The baptismal font of beaten copper which has been used to baptize 18,000 Indians is in a cell of the chapel. There are kept also mortars used by the Indians. Before the altar, nine of the Franciscans in charge of the Mission are buried. Of Father de Zalvidea whose remains lie at the left of the altar it is said that there is no evidence that he ever had an enemy or that he ever said an unkind word to any man. Some of the priests of later years are buried in the new cemetery in the rear of the church.

Father Junipero Serra is not buried here, but at San Carlos, although he spent a few days at the Mission when he was on his last journey a short time before his death. It was one of the sources of pride at San Gabriel that Father Serra took one of its Indians on his journeys as interpreter, attributing a large part of his success to the intelligence of this man.

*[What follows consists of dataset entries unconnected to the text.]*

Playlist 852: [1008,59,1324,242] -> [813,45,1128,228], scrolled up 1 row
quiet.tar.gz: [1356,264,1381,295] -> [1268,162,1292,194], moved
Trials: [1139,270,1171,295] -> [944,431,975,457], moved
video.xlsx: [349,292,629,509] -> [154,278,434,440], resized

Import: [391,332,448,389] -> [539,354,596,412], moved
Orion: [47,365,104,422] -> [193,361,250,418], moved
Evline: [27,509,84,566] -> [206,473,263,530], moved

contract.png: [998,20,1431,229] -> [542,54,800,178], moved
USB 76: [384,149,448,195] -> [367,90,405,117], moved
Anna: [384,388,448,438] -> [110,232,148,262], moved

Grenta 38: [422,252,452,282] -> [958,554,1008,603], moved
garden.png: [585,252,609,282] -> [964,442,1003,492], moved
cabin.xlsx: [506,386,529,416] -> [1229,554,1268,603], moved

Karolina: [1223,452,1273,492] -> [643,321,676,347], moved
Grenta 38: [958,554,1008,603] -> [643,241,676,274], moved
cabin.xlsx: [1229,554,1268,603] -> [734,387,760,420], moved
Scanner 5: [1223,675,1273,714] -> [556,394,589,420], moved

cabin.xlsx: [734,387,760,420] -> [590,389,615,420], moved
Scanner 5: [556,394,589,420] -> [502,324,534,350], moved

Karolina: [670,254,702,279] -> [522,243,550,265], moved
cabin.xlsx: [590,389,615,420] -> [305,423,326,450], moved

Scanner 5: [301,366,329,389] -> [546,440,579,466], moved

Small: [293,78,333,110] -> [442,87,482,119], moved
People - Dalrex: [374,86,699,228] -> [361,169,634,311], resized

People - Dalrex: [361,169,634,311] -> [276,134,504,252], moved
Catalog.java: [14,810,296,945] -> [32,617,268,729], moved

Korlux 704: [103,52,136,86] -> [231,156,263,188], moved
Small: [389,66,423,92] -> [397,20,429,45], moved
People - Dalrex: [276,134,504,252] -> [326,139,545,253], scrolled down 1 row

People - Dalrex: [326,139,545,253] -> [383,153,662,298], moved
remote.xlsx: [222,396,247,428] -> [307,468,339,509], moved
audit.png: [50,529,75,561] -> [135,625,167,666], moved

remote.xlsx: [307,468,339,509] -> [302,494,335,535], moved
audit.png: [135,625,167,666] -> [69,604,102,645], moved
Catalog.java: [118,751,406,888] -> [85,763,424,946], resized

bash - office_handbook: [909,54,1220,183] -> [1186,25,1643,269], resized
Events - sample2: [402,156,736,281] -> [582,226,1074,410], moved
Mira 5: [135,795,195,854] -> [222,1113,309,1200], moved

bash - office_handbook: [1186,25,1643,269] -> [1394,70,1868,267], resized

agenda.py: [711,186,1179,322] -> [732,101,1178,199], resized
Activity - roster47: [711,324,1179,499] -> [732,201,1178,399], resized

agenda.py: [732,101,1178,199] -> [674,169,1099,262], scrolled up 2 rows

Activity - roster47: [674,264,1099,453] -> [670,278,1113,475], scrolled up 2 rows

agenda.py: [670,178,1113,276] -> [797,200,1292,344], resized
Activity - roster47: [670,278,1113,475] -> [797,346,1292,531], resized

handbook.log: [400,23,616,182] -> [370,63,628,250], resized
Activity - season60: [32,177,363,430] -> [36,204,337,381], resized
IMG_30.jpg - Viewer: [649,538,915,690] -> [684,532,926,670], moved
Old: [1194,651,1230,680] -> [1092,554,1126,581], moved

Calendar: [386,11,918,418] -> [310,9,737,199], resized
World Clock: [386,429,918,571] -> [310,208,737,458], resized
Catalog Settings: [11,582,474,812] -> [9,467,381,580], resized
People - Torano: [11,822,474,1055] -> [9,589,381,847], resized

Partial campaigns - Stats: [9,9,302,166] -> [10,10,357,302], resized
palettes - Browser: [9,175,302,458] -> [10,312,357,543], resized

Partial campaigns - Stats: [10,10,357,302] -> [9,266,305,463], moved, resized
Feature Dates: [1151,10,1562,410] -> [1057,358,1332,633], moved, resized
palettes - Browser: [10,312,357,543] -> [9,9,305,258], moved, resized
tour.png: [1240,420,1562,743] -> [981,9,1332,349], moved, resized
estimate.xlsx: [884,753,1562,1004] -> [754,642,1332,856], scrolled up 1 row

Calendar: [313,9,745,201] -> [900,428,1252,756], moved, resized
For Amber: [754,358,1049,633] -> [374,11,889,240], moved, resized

In the garden, at the rear of the church, is a statue of Father Serra given by the Knights of Columbus in 1921, on the one hundred and fiftieth Anniversary of the founding of the Mission. It is the work of Julia Bracken Wendt.

On the walls of one of the corridors are replicas of the other California missions, including the nine founded by Father Serra himself, of whom it is truly said "No builders have surpassed the architecture of his structures, no colonizers have ever chosen such sites as those he selected."

The old cemetery, adjoining the church whence the dead were carried to their graves through a small door in the wall of the building is now leveled down and all memorials of the graves have disappeared. Over 7000 Indians are buried in those unmarked graves.

The new cemetery is still farther to the north with a background of eucalyptus and pepper trees and, in the distance, the mountains. The trees are the homes of singing birds which would delight St. Francis, the founder of the order to which the fathers belonged, and who called the birds his little brothers. On the way to the new cemetery one passes the ruins of the old brick bake ovens where the Indians baked bread, burned brick, and made soap and candles.

The Old Mill

El Molino Viejo, the Old Mill, is one of the remaining adjuncts of the Mission. Situated some two miles from San Gabriel, it is not far from the Huntington Estate with its famous art gallery and library. One of the pleasant residence streets of Pasadena is named El Molino.

The first grist mill in California to be run by water, its situation on a side hill was a mistake. The interior proving too damp for storing the flour ground in it, it had to be abandoned.